# [Problem description]
In the data below, find the line that contains "Cullinan por las calles de Londres, a las" and the line that contains "Sin embargo, hay una cierta diferencia de". Copy both, plus every line between them, exactly.

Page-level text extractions
★ ★ ★ ★
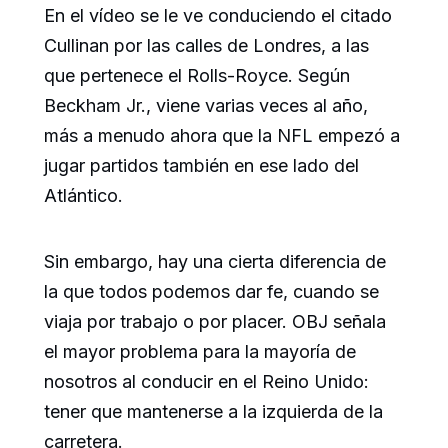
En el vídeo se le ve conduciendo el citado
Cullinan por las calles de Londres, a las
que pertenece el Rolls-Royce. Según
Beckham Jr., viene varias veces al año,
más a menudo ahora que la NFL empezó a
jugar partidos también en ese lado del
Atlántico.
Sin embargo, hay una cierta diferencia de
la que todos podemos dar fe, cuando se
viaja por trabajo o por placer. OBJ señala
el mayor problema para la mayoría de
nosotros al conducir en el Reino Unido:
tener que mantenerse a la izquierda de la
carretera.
★ ★ ★ ★
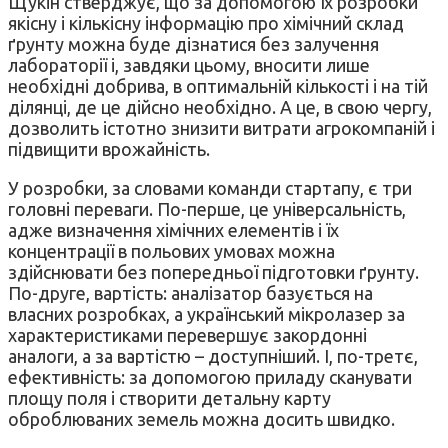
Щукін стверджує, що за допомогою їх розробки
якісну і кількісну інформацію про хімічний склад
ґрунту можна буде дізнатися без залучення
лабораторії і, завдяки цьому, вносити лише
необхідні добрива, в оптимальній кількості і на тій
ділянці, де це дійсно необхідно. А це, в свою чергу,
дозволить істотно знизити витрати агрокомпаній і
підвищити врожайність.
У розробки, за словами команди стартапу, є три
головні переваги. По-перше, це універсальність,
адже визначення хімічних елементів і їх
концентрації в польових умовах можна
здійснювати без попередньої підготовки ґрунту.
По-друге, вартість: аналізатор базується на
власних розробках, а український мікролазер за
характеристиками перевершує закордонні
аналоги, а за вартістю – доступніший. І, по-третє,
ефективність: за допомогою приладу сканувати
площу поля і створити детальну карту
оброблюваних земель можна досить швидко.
★ ★ ★ ★
# [Completed task]
Cullinan por las calles de Londres, a las
que pertenece el Rolls-Royce. Según
Beckham Jr., viene varias veces al año,
más a menudo ahora que la NFL empezó a
jugar partidos también en ese lado del
Atlántico.
Sin embargo, hay una cierta diferencia de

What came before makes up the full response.